Investing.com – Bank of England (BoE) governor Mark Carney said on Wednesday that the U.K.’s central bank had made the right decision with regard to its contingency plans in light of the U.K.’s June 23 decision to leave the European Union (EU) and attributed part of the bounce back in the British economy to the “extraordinary measures” taken, while insisting that all of the current easing measures could be increased if necessary.
Testifying before the U.K.’s Treasury Select Committee Hearing on the August Inflation Report, Carney expressed his opinion that the “extraordinary measures we took in advance helped allow the economy to adjust” in the wake of June 23 EU referendum.
Throughout the proceedings, Carney indicated that the “bounce back” in the economy, according to current data, would be “slightly stronger” than the BoE’s original forecast of 0.1% for the third and fourth quarter.
However, he also noted that the growth was “growth is running about half as much as it was before the referendum.”
“I certainly welcome the signs of stabilization in the economy,” Carney said.
The BoE governor also insisted that there was some recovery in investment from early declines and stated that, without the stimulus, unemployment would have been higher.

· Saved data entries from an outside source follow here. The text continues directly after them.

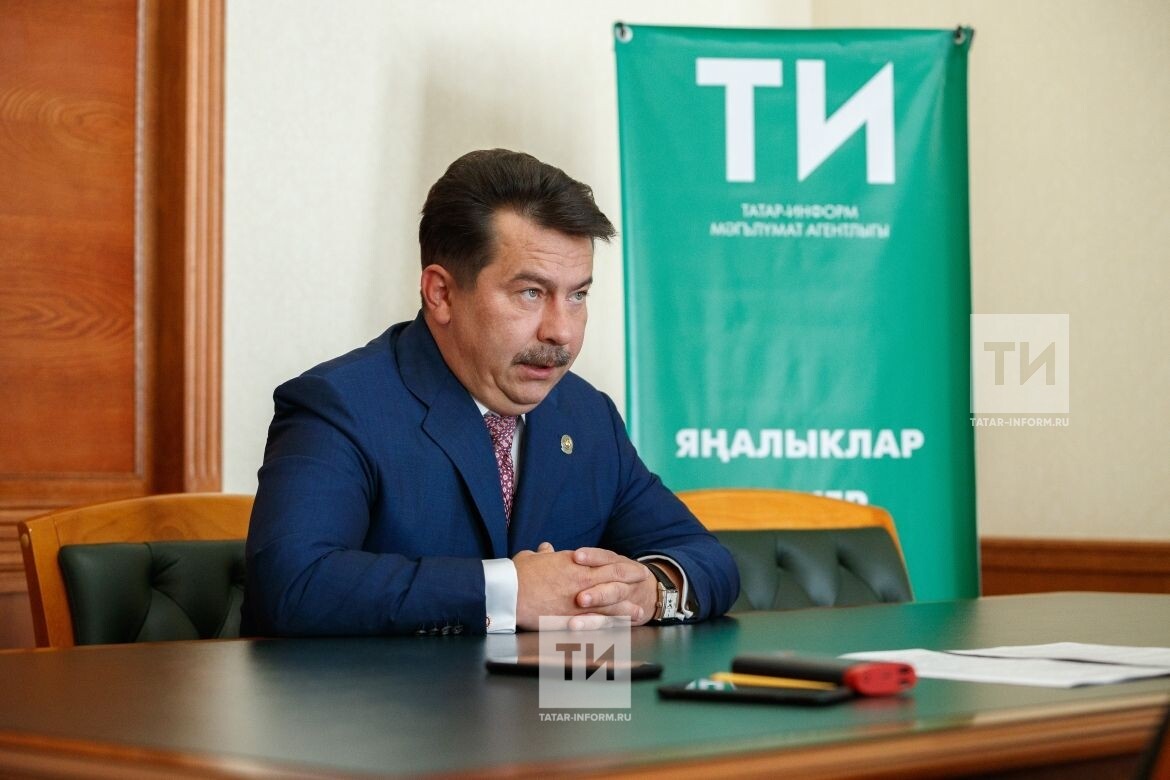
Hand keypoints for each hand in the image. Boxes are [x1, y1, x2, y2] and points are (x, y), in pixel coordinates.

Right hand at [512, 546, 656, 629]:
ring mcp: (581, 597)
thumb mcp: (531, 558)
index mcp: (572, 562)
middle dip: (631, 578)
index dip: (616, 563)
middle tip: (644, 580)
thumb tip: (546, 548)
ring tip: (640, 610)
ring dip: (628, 605)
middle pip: (614, 575)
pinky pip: (601, 619)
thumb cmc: (517, 574)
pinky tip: (623, 626)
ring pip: (612, 600)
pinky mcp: (575, 616)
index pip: (602, 560)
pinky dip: (615, 622)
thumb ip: (542, 554)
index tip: (625, 567)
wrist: (509, 591)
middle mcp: (582, 577)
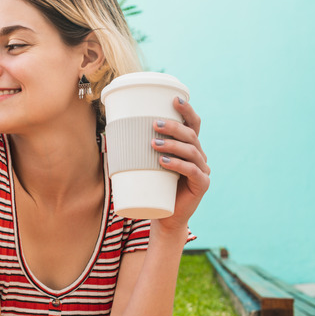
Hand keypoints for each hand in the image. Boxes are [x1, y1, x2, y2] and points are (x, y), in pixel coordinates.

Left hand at [151, 97, 209, 228]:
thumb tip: (111, 131)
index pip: (193, 124)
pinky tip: (164, 162)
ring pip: (191, 151)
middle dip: (174, 127)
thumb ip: (138, 149)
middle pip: (191, 135)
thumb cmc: (154, 187)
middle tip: (154, 124)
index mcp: (189, 147)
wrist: (165, 216)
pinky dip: (178, 165)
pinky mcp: (202, 185)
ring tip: (153, 143)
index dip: (187, 110)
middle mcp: (199, 156)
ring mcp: (202, 170)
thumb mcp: (147, 164)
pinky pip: (192, 171)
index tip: (175, 99)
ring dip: (172, 145)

Carney noted that the “quite extraordinary measures” taken ahead of the vote in regard to arrangements with providing liquidity for banks helped to ensure that “what was a surprise to financial markets passed smoothly in terms of the functioning” of the system.
Despite Carney’s positive read to the economy, he reiterated that absolutely all of the easing measures implemented by the BoE have further room for expansion and that the central bank will be prepared to adjust policy as necessary.
At 10:58AM ET (14:58 GMT), GBP/USD traded at 1.3344 compared to 1.3370 before the start of the hearings.
EUR/GBP moved to 0.8422 from the previous 0.8408.
GBP/JPY traded at 135.76 compared to 135.66 earlier.
Of note, also affecting currency trade was the fact that during the hearings, data showed that number of job openings in the U.S. surged to an all-time high in July and that the British economy slowed in the three months to August, with a “significant chance” of recession next year, according to the National Institute of Economic and Social Research.